Un porte-parole du ministère pakistanais des Affaires étrangères a confirmé cette position sur son compte Twitter: «Le seul but de cette opération était de faire la démonstration de notre droit à l’autodéfense, et de notre détermination –et de notre capacité– à l’assurer. Nous ne voulons pas d’escalade de la violence, mais nous sommes parfaitement préparés à cette éventualité si l’on nous y force.»

Une opinion préocccupée

Les médias pakistanais –qui sont étroitement surveillés– ont reçu des consignes du même ordre. Un rédacteur en chef m’a dit avoir reçu ce message: «Gardez votre calme.» De l’autre côté de la frontière, certains organes de presse se sont laissés gagner par un patriotisme va-t’en-guerre. «La petite mascarade du ‘Faukistan’», claironnait une bannière sur la WebTV de la chaîne indienne Times Now. Le présentateur de la chaîne n’était pas en reste, qui déclamait une tirade des plus grandiloquentes: «Puisqu’on nous force à rendre coup pour coup, eh bien les voilà, les répercussions! Nous ne mentons pas. C’est le Pakistan qui ment, chers téléspectateurs.»

Mais les va-t-en-guerre n’ont pas été les seuls à s’exprimer. Sur les réseaux sociaux, le hashtag #SayNoToWar s’est hissé en tête des tendances dans les deux pays. Dinakar Peri, journaliste de défense pour le quotidien indien The Hindu, a tweeté: «Besoin de désamorcer la crise avant qu’elle n’empire.» Le Herald de Goa a exprimé sa préoccupation quant aux motivations des premiers bombardements ordonnés par Modi après l’attentat-suicide: «Nous aimerions croire qu’il ne s’agissait pas d’un simple coup électoral. Merci de ne pas nous faire changer d’avis.»

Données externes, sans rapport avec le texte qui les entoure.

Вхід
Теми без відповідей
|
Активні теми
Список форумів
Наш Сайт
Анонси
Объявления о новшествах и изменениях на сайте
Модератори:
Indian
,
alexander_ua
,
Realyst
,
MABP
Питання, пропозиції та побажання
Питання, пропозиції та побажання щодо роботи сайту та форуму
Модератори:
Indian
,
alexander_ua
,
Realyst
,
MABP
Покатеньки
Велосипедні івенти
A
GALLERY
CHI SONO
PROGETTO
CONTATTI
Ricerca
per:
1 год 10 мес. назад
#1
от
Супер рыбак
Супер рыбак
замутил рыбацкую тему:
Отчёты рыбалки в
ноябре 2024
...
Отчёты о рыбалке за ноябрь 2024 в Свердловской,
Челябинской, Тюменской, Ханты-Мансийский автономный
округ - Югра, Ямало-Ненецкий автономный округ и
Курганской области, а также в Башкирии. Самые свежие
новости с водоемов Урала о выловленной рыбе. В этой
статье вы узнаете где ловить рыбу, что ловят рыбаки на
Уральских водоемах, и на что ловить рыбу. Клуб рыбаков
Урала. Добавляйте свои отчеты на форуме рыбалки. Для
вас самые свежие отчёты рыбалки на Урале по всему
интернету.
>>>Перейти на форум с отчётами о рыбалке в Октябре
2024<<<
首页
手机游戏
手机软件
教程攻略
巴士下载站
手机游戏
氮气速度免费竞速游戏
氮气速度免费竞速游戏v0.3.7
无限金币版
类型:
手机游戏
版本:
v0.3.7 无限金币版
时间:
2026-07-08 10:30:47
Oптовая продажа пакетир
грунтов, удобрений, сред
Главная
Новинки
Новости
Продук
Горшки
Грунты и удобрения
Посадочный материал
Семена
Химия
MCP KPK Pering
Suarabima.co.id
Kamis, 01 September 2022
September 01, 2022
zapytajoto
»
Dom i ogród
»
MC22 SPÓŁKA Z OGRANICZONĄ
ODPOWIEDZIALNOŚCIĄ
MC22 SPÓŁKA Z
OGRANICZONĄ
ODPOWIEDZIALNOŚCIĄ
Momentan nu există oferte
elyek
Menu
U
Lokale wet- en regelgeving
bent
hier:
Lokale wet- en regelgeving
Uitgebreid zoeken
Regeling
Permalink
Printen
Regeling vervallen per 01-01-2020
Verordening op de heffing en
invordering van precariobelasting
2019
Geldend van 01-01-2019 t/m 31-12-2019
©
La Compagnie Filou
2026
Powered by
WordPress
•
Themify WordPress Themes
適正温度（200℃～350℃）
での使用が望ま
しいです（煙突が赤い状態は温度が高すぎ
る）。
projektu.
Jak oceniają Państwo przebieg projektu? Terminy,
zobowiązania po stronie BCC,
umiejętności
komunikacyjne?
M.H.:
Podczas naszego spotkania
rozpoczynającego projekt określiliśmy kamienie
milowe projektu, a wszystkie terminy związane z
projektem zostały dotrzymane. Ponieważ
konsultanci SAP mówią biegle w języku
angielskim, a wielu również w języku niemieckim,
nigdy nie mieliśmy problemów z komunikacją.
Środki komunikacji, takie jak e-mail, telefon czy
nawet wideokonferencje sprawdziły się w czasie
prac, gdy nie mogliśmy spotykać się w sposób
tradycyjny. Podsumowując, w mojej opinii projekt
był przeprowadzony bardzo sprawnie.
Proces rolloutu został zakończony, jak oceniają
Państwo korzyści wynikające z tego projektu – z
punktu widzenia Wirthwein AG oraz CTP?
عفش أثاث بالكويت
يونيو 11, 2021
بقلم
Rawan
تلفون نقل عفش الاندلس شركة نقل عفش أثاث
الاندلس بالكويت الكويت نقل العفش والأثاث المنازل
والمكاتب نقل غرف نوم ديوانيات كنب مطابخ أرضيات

La crise a pour origine le Cachemire, territoire divisé entre l’Inde et le Pakistan lors de la partition de l’Empire britannique des Indes en 1947. Cette région a provoqué trois guerres indo-pakistanaises; la plus récente remonte à 1999. Depuis, le conflit s’étiole, loin des regards des grandes puissances mondiales.

En attente

Ici, à Karachi, capitale commerciale du Pakistan, les cieux sont gris, pollués –et vides. Des nuées de rapaces noirs –omniprésents en ville– volent bas au dessus des rues embouteillées; ils ont le ciel pour eux. Tous les avions de ligne sont cloués au sol suite à la fermeture de l’espace aérien pakistanais. Le plus grand quotidien du pays, Dawn, a publié une capture d’écran (tirée d’un dispositif de suivi des vols) mettant en évidence le cordon aérien.

A l’heure où j’écris ces lignes, l’hôtel où je suis descendu est en train de tester son système de sonorisation de sécurité. «Hello, hello? Test micro.» Les cadres occidentaux qui ont rendu leur clé à midi en pensant s’envoler vers Dubai ou Doha attendent dans le lobby sans trop savoir quoi faire, l’air sombre. Pour l’heure, la confrontation n’est guère plus qu’une dispute de cour de récré: d’un côté comme de l’autre, on se contente de montrer qu’on est capable de se défendre. Il faut juste espérer qu’aucun des deux écoliers ne s’armera d’une pierre –car ils ont à leur disposition des pierres bien terrifiantes.

Cet article a initialement été publié sur le site Foreign Policy.